2X MCAmp Library Amplification Master Mix

Description
The 2X MCAmp library amplification master mix has been specially formulated to provide accurate and robust amplification of NGS (next-generation sequencing) library fragments. The master mix utilizes a proprietary combination of our ultra-fast, high-fidelity DNA polymerases. The polymerases all possess 3'->5' exonuclease (proofreading) activity with a processivity ten times greater than generic DNA polymerases. The reaction buffer has been optimized to provide robust amplification of library fragments even with low input and GC or AT rich sequences. The resulting amplifications have robust yield with high-fidelity, low PCR duplication, and low bias which produces greater and more uniform coverage especially in challenging genomic regions.
For Illumina^® platforms, an optimized 10X Primer Set targeting the P5 and P7 sites is also available.

Product highlights

High-fidelity:  The master mix utilizes DNA polymerases that all possess 3'->5' exonuclease (proof-reading) activity for accurate nucleotide incorporations into your final products.

High-efficiency:  The polymerases in the master mix have ultra-high processivity so that less cycles are required for sequence ready libraries.

Low bias and PCR duplication:  Optimized buffer formulation to minimize amplification bias and PCR duplication. This results in a greater number of reads with more uniform coverage, helping to minimize cost and time.

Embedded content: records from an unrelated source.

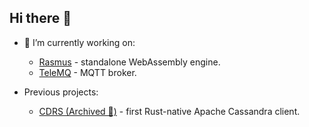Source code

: ## Hi there 👋

- 🔭 I’m currently working on:
  - [Rasmus](https://github.com/AlexPikalov/rasmus) - standalone WebAssembly engine.
  - [TeleMQ](https://github.com/telemq/telemq) - MQTT broker.
 
- Previous projects:
  - [CDRS (Archived 💾)](https://github.com/AlexPikalov/cdrs) - first Rust-native Apache Cassandra client.

<!--
**AlexPikalov/AlexPikalov** is a ✨ _special_ ✨ repository because its `README.md` (this file) appears on your GitHub profile.

Here are some ideas to get you started:

- 🔭 I’m currently working on ...
- 🌱 I’m currently learning ...
- 👯 I’m looking to collaborate on ...
- 🤔 I’m looking for help with ...
- 💬 Ask me about ...
- 📫 How to reach me: ...
- 😄 Pronouns: ...
- ⚡ Fun fact: ...
-->
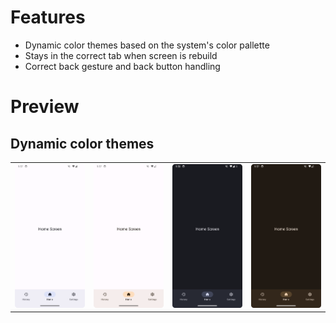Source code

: # Features
- Dynamic color themes based on the system's color pallette
- Stays in the correct tab when screen is rebuild
- Correct back gesture and back button handling

# Preview
## Dynamic color themes
<table>
  <tr>
    <td><img src="https://github.com/dalu-wins/bottom-navigation-bar/blob/master/screenshots/Screenshot_blue.png"></td>
    <td><img src="https://github.com/dalu-wins/bottom-navigation-bar/blob/master/screenshots/Screenshot_brown.png"></td>
    <td><img src="https://github.com/dalu-wins/bottom-navigation-bar/blob/master/screenshots/Screenshot_blue_dark.png"></td>
    <td><img src="https://github.com/dalu-wins/bottom-navigation-bar/blob/master/screenshots/Screenshot_brown_dark.png"></td>
  </tr>
</table>
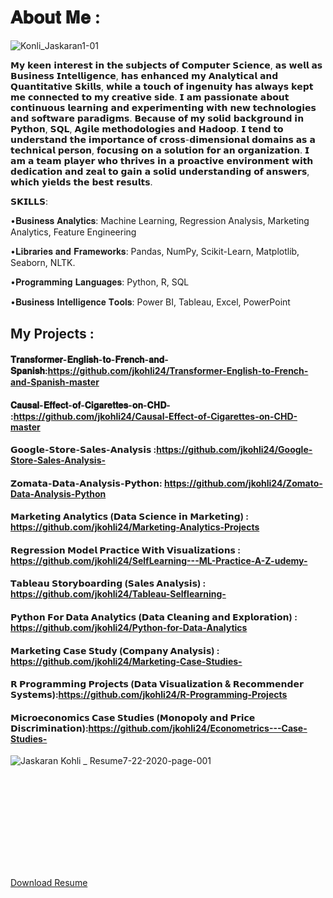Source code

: # 𝐀𝐛𝐨𝐮𝐭 𝐌𝐞 :
 
![Konli_Jaskaran1-01](https://user-images.githubusercontent.com/61367363/88243742-44aa2600-cc46-11ea-9645-eb646389c52b.jpeg)

𝗠𝘆 𝗸𝗲𝗲𝗻 𝗶𝗻𝘁𝗲𝗿𝗲𝘀𝘁 𝗶𝗻 𝘁𝗵𝗲 𝘀𝘂𝗯𝗷𝗲𝗰𝘁𝘀 𝗼𝗳 𝗖𝗼𝗺𝗽𝘂𝘁𝗲𝗿 𝗦𝗰𝗶𝗲𝗻𝗰𝗲, 𝗮𝘀 𝘄𝗲𝗹𝗹 𝗮𝘀 𝗕𝘂𝘀𝗶𝗻𝗲𝘀𝘀 𝗜𝗻𝘁𝗲𝗹𝗹𝗶𝗴𝗲𝗻𝗰𝗲, 𝗵𝗮𝘀 𝗲𝗻𝗵𝗮𝗻𝗰𝗲𝗱 𝗺𝘆 𝗔𝗻𝗮𝗹𝘆𝘁𝗶𝗰𝗮𝗹 𝗮𝗻𝗱 𝗤𝘂𝗮𝗻𝘁𝗶𝘁𝗮𝘁𝗶𝘃𝗲 𝗦𝗸𝗶𝗹𝗹𝘀, 𝘄𝗵𝗶𝗹𝗲 𝗮 𝘁𝗼𝘂𝗰𝗵 𝗼𝗳 𝗶𝗻𝗴𝗲𝗻𝘂𝗶𝘁𝘆 𝗵𝗮𝘀 𝗮𝗹𝘄𝗮𝘆𝘀 𝗸𝗲𝗽𝘁 𝗺𝗲 𝗰𝗼𝗻𝗻𝗲𝗰𝘁𝗲𝗱 𝘁𝗼 𝗺𝘆 𝗰𝗿𝗲𝗮𝘁𝗶𝘃𝗲 𝘀𝗶𝗱𝗲. 𝗜 𝗮𝗺 𝗽𝗮𝘀𝘀𝗶𝗼𝗻𝗮𝘁𝗲 𝗮𝗯𝗼𝘂𝘁 𝗰𝗼𝗻𝘁𝗶𝗻𝘂𝗼𝘂𝘀 𝗹𝗲𝗮𝗿𝗻𝗶𝗻𝗴 𝗮𝗻𝗱 𝗲𝘅𝗽𝗲𝗿𝗶𝗺𝗲𝗻𝘁𝗶𝗻𝗴 𝘄𝗶𝘁𝗵 𝗻𝗲𝘄 𝘁𝗲𝗰𝗵𝗻𝗼𝗹𝗼𝗴𝗶𝗲𝘀 𝗮𝗻𝗱 𝘀𝗼𝗳𝘁𝘄𝗮𝗿𝗲 𝗽𝗮𝗿𝗮𝗱𝗶𝗴𝗺𝘀. 𝗕𝗲𝗰𝗮𝘂𝘀𝗲 𝗼𝗳 𝗺𝘆 𝘀𝗼𝗹𝗶𝗱 𝗯𝗮𝗰𝗸𝗴𝗿𝗼𝘂𝗻𝗱 𝗶𝗻 𝗣𝘆𝘁𝗵𝗼𝗻, 𝗦𝗤𝗟, 𝗔𝗴𝗶𝗹𝗲 𝗺𝗲𝘁𝗵𝗼𝗱𝗼𝗹𝗼𝗴𝗶𝗲𝘀 𝗮𝗻𝗱 𝗛𝗮𝗱𝗼𝗼𝗽. 𝗜 𝘁𝗲𝗻𝗱 𝘁𝗼 𝘂𝗻𝗱𝗲𝗿𝘀𝘁𝗮𝗻𝗱 𝘁𝗵𝗲 𝗶𝗺𝗽𝗼𝗿𝘁𝗮𝗻𝗰𝗲 𝗼𝗳 𝗰𝗿𝗼𝘀𝘀-𝗱𝗶𝗺𝗲𝗻𝘀𝗶𝗼𝗻𝗮𝗹 𝗱𝗼𝗺𝗮𝗶𝗻𝘀 𝗮𝘀 𝗮 𝘁𝗲𝗰𝗵𝗻𝗶𝗰𝗮𝗹 𝗽𝗲𝗿𝘀𝗼𝗻, 𝗳𝗼𝗰𝘂𝘀𝗶𝗻𝗴 𝗼𝗻 𝗮 𝘀𝗼𝗹𝘂𝘁𝗶𝗼𝗻 𝗳𝗼𝗿 𝗮𝗻 𝗼𝗿𝗴𝗮𝗻𝗶𝘇𝗮𝘁𝗶𝗼𝗻. 𝗜 𝗮𝗺 𝗮 𝘁𝗲𝗮𝗺 𝗽𝗹𝗮𝘆𝗲𝗿 𝘄𝗵𝗼 𝘁𝗵𝗿𝗶𝘃𝗲𝘀 𝗶𝗻 𝗮 𝗽𝗿𝗼𝗮𝗰𝘁𝗶𝘃𝗲 𝗲𝗻𝘃𝗶𝗿𝗼𝗻𝗺𝗲𝗻𝘁 𝘄𝗶𝘁𝗵 𝗱𝗲𝗱𝗶𝗰𝗮𝘁𝗶𝗼𝗻 𝗮𝗻𝗱 𝘇𝗲𝗮𝗹 𝘁𝗼 𝗴𝗮𝗶𝗻 𝗮 𝘀𝗼𝗹𝗶𝗱 𝘂𝗻𝗱𝗲𝗿𝘀𝘁𝗮𝗻𝗱𝗶𝗻𝗴 𝗼𝗳 𝗮𝗻𝘀𝘄𝗲𝗿𝘀, 𝘄𝗵𝗶𝗰𝗵 𝘆𝗶𝗲𝗹𝗱𝘀 𝘁𝗵𝗲 𝗯𝗲𝘀𝘁 𝗿𝗲𝘀𝘂𝗹𝘁𝘀.

𝗦𝗞𝗜𝗟𝗟𝗦:

•𝐁𝐮𝐬𝐢𝐧𝐞𝐬𝐬 𝐀𝐧𝐚𝐥𝐲𝐭𝐢𝐜𝐬: Machine Learning, Regression Analysis, Marketing Analytics, Feature Engineering

•𝐋𝐢𝐛𝐫𝐚𝐫𝐢𝐞𝐬 𝐚𝐧𝐝 𝐅𝐫𝐚𝐦𝐞𝐰𝐨𝐫𝐤𝐬: Pandas, NumPy, Scikit-Learn, Matplotlib, Seaborn, NLTK.

•𝐏𝐫𝐨𝐠𝐫𝐚𝐦𝐦𝐢𝐧𝐠 𝐋𝐚𝐧𝐠𝐮𝐚𝐠𝐞𝐬: Python, R, SQL

•𝐁𝐮𝐬𝐢𝐧𝐞𝐬𝐬 𝐈𝐧𝐭𝐞𝐥𝐥𝐢𝐠𝐞𝐧𝐜𝐞 𝐓𝐨𝐨𝐥𝐬: Power BI, Tableau, Excel, PowerPoint

## My Projects :

#### 𝐓𝐫𝐚𝐧𝐬𝐟𝐨𝐫𝐦𝐞𝐫-𝐄𝐧𝐠𝐥𝐢𝐬𝐡-𝐭𝐨-𝐅𝐫𝐞𝐧𝐜𝐡-𝐚𝐧𝐝-𝐒𝐩𝐚𝐧𝐢𝐬𝐡:https://github.com/jkohli24/Transformer-English-to-French-and-Spanish-master
#### 𝐂𝐚𝐮𝐬𝐚𝐥-𝐄𝐟𝐟𝐞𝐜𝐭-𝐨𝐟-𝐂𝐢𝐠𝐚𝐫𝐞𝐭𝐭𝐞𝐬-𝐨𝐧-𝐂𝐇𝐃- :https://github.com/jkohli24/Causal-Effect-of-Cigarettes-on-CHD-master
#### 𝗚𝗼𝗼𝗴𝗹𝗲-𝗦𝘁𝗼𝗿𝗲-𝗦𝗮𝗹𝗲𝘀-𝗔𝗻𝗮𝗹𝘆𝘀𝗶𝘀 :https://github.com/jkohli24/Google-Store-Sales-Analysis-
#### 𝗭𝗼𝗺𝗮𝘁𝗮-𝗗𝗮𝘁𝗮-𝗔𝗻𝗮𝗹𝘆𝘀𝗶𝘀-𝗣𝘆𝘁𝗵𝗼𝗻: https://github.com/jkohli24/Zomato-Data-Analysis-Python
#### 𝗠𝗮𝗿𝗸𝗲𝘁𝗶𝗻𝗴 𝗔𝗻𝗮𝗹𝘆𝘁𝗶𝗰𝘀 (𝗗𝗮𝘁𝗮 𝗦𝗰𝗶𝗲𝗻𝗰𝗲 𝗶𝗻 𝗠𝗮𝗿𝗸𝗲𝘁𝗶𝗻𝗴) : https://github.com/jkohli24/Marketing-Analytics-Projects
#### 𝗥𝗲𝗴𝗿𝗲𝘀𝘀𝗶𝗼𝗻 𝗠𝗼𝗱𝗲𝗹 𝗣𝗿𝗮𝗰𝘁𝗶𝗰𝗲 𝗪𝗶𝘁𝗵 𝗩𝗶𝘀𝘂𝗮𝗹𝗶𝘇𝗮𝘁𝗶𝗼𝗻𝘀 :  https://github.com/jkohli24/SelfLearning---ML-Practice-A-Z-udemy-
#### 𝗧𝗮𝗯𝗹𝗲𝗮𝘂 𝗦𝘁𝗼𝗿𝘆𝗯𝗼𝗮𝗿𝗱𝗶𝗻𝗴 (𝗦𝗮𝗹𝗲𝘀 𝗔𝗻𝗮𝗹𝘆𝘀𝗶𝘀) : https://github.com/jkohli24/Tableau-Selflearning-
#### 𝗣𝘆𝘁𝗵𝗼𝗻 𝗙𝗼𝗿 𝗗𝗮𝘁𝗮 𝗔𝗻𝗮𝗹𝘆𝘁𝗶𝗰𝘀 (𝗗𝗮𝘁𝗮 𝗖𝗹𝗲𝗮𝗻𝗶𝗻𝗴 𝗮𝗻𝗱 𝗘𝘅𝗽𝗹𝗼𝗿𝗮𝘁𝗶𝗼𝗻) : https://github.com/jkohli24/Python-for-Data-Analytics
#### 𝗠𝗮𝗿𝗸𝗲𝘁𝗶𝗻𝗴 𝗖𝗮𝘀𝗲 𝗦𝘁𝘂𝗱𝘆 (𝗖𝗼𝗺𝗽𝗮𝗻𝘆 𝗔𝗻𝗮𝗹𝘆𝘀𝗶𝘀) : https://github.com/jkohli24/Marketing-Case-Studies-
#### 𝗥 𝗣𝗿𝗼𝗴𝗿𝗮𝗺𝗺𝗶𝗻𝗴 𝗣𝗿𝗼𝗷𝗲𝗰𝘁𝘀 (𝗗𝗮𝘁𝗮 𝗩𝗶𝘀𝘂𝗮𝗹𝗶𝘇𝗮𝘁𝗶𝗼𝗻 & 𝗥𝗲𝗰𝗼𝗺𝗺𝗲𝗻𝗱𝗲𝗿 𝗦𝘆𝘀𝘁𝗲𝗺𝘀):https://github.com/jkohli24/R-Programming-Projects
#### 𝗠𝗶𝗰𝗿𝗼𝗲𝗰𝗼𝗻𝗼𝗺𝗶𝗰𝘀 𝗖𝗮𝘀𝗲 𝗦𝘁𝘂𝗱𝗶𝗲𝘀 (𝗠𝗼𝗻𝗼𝗽𝗼𝗹𝘆 𝗮𝗻𝗱 𝗣𝗿𝗶𝗰𝗲 𝗗𝗶𝘀𝗰𝗿𝗶𝗺𝗶𝗻𝗮𝘁𝗶𝗼𝗻):https://github.com/jkohli24/Econometrics---Case-Studies-




![Jaskaran Kohli _ Resume7-22-2020-page-001](https://user-images.githubusercontent.com/61367363/88241592-66ec7580-cc3f-11ea-955d-33e0c9e987df.jpg)



<object data="https://github.com/jkohli24/Analyst_Life/blob/master/Jaskaran%20Kohli%20_%20Resume.pdf" type="application/pdf" width="700px" height="700px">
    <embed src="https://github.com/jkohli24/Analyst_Life/blob/master/Jaskaran%20Kohli%20_%20Resume.pdf">
        <p><a href="https://github.com/jkohli24/Analyst_Life/blob/master/Jaskaran%20Kohli%20_%20Resume.pdf">Download Resume</a></p>
    </embed>
</object>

Recommended storage condition: -20°C
Heat Inactivation:  No

Unit Assay Conditions:
25 mM TAPS-HCl (pH 9.3 @ 25°C), 50 mM KCl, 2 mM MgCl₂, 1 mM β-mercaptoethanol, 200 μM dNTPs including [3H]-dTTP and 400 μg/ml activated Calf Thymus DNA.

Unit Definition
One unit is defined as the amount of enzyme that will incorporate 10 nmol of dNTP into acid insoluble material in 30 minutes at 74°C.

Figure : Library preparation and amplification results from varying input quantities of sheared human genomic DNA. Library preparation and size selection (~350 bp) was carried out using MCLAB's Topomize DNA Library Prep Kit. All amplifications were carried out to eight cycles. A. Agarose gel image after library amplification and clean up showing stable size distribution. M: 100 bp marker. Lane 1: 100 ng input DNA. Lane 2: 50 ng input DNA. Lane 3: 25 ng input DNA. B. Average DNA yield of corresponding gel agarose samples determine by qPCR using MCNexttm SYBR^® Fast qPCR Library Quantifiaction Kit.